Хелпикс

Главная

Контакты

Случайная статья





ГЛАВА ТРЕТЬЯ



ГЛАВА ТРЕТЬЯ

 

То, что на военном языке называется переходом к обороне, происходит так.

Части развертываются и пытаются с ходу прорвать фронт противника. Но люди измотаны непрерывным наступлением, артиллерии и боеприпасов мало. Попытка атаковать не имеет успеха. Пехота остается лежать на мокрой земле под неприятельским огнем и весенним дождем вперемежку со снегом. Телефонисты слушают яростные приказания и ругань старших командиров: «Прорвать! Поднять пехоту и опрокинуть фрицев!» После второй неудачной атаки поступает приказ: «Окопаться».

Война превращается в огромную землеройку. Земляные работы ведутся по ночам, освещаемые разноцветными немецкими ракетами и пожаром зажженных немецкой артиллерией ближних деревень. В земле растет запутанный лабиринт звериных нор и норок. Вскоре вся местность преображается. Это уже не лесистый берег небольшой реки, заросшей камышом и водорослями, а изъязвленный осколками и разрывами «передний край», разделенный на пояса, как Дантов ад, лысый, перекопанный, обезличенный и обвеваемый нездешним ветром.

Разведчики, сидя по ночам на бывшем берегу реки (теперь это зовется нейтральной полосой), слушают стук немецких топоров и голоса немецких саперов, тоже укрепляющих свой передний край.

Между тем нет худа без добра. Понемногу подтягиваются тылы, на скрипучих повозках подвозятся снаряды, патроны, хлеб, сено, консервы. Подъехали наконец и остановились где-то поблизости, маскируясь в ближних лесах, медсанбат, полевая почта, обменный пункт, ветеринарный лазарет.

Прибывает и артполк, встречаемый всеми с великой радостью. Орудия вкапываются в землю и ведут правильную пристрелку по целям, производя, к полному удовольствию наших солдат, буйные налеты на немецкие траншеи и блиндажи.

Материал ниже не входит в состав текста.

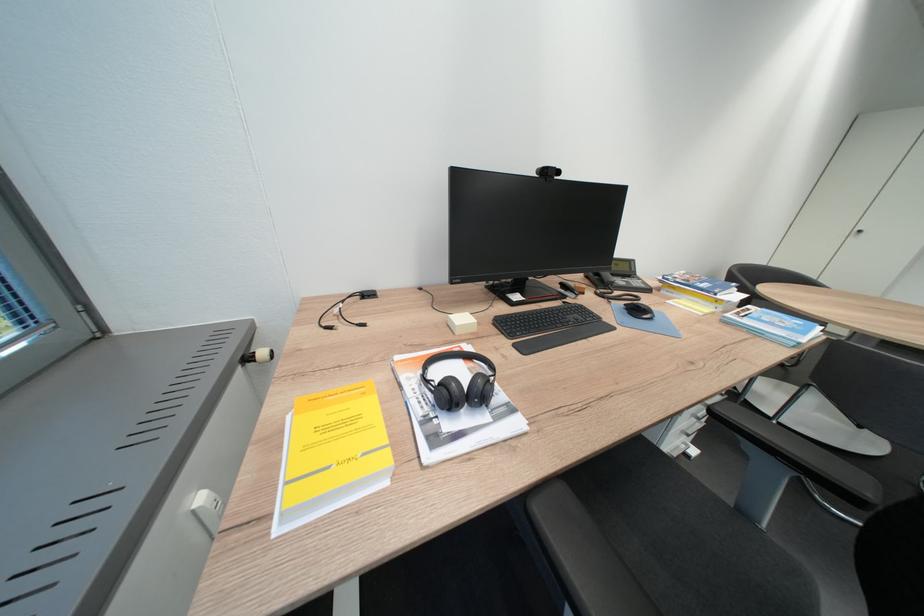
Identify the location of black computer mouse. The image size is (924, 616). (638, 310).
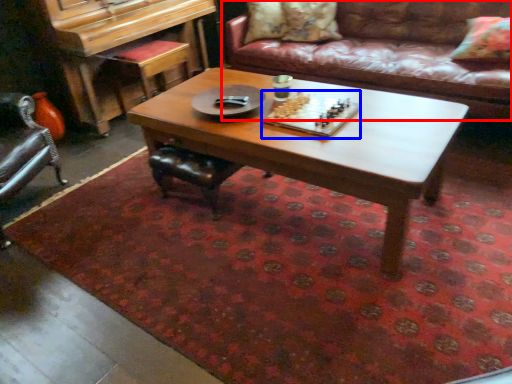
Question: Among these objects, which one is nearest to the camera, studio couch (highlighted by a red box) or board game (highlighted by a blue box)?

Choices:
 (A) studio couch
 (B) board game

Answer: (B)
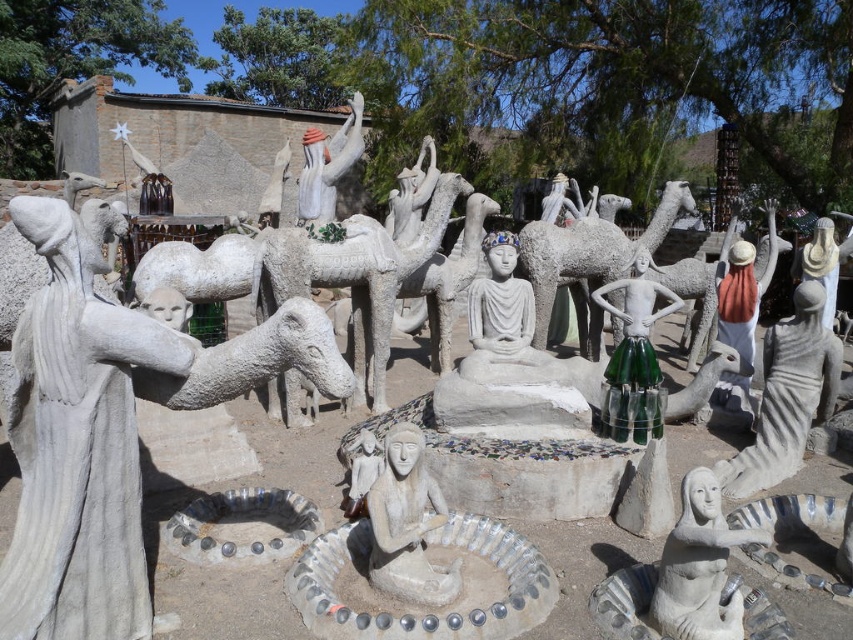
You are an art curator planning to photograph the white stone statue at lower right and the white stone statue at center. To ensure both are fully visible in the frame, which statue should you position closer to the camera?

You should position the white stone statue at lower right closer to the camera because it is already in front of the white stone statue at center, so moving it closer will help ensure both are visible without obstruction.

From the picture: You are an art curator planning to move the green glass skirt at center and the white stone statue at center to a new exhibition space. The display area has a height restriction of 2 meters. Can both objects fit vertically without being modified?

The green glass skirt at center has a larger size compared to the white stone statue at center, but the exact dimensions are not provided. Without knowing their specific heights, it is impossible to determine if they will fit under the 2 meter height restriction.

Looking at this image, you are standing in front of the stone sculptures and want to locate the point at coordinate (634, 356). According to the scene description, where exactly is this point located?

The point at coordinate (634, 356) is on the green glass skirt at center.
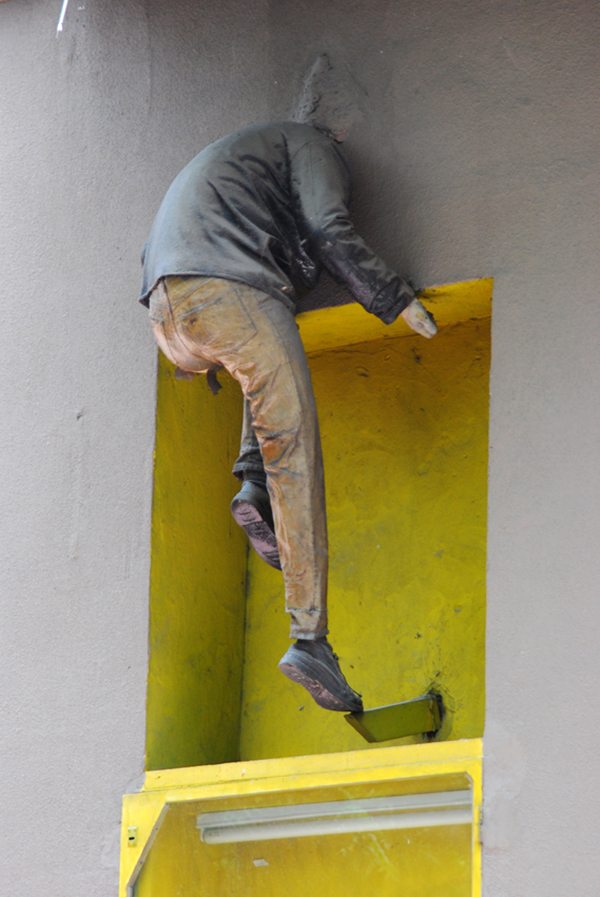
I want to click on yellow painted rectangular holes in wall, so click(x=201, y=484), click(x=351, y=331), click(x=380, y=484), click(x=348, y=869).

Начинается сравнительно тихая жизнь, мокрая жизнь, жизнь липкая, дрянная, земляная, но все-таки жизнь. А когда подходит ближе полевая почта и накопившиеся за месяц наступления письма целыми пачками доходят до продрогших солдатских рук, — это уже почти счастливая жизнь.

Сидя в окопчике на самом берегу реки, среди камыша и гниловатых водорослей, прочитал свои письма и Травкин. Писала мать, учительница из небольшого волжского городка, и сестра из Москвы. Все письма матери, в сущности, были невысказанной горячей и жалкой просьбой: не погибнуть.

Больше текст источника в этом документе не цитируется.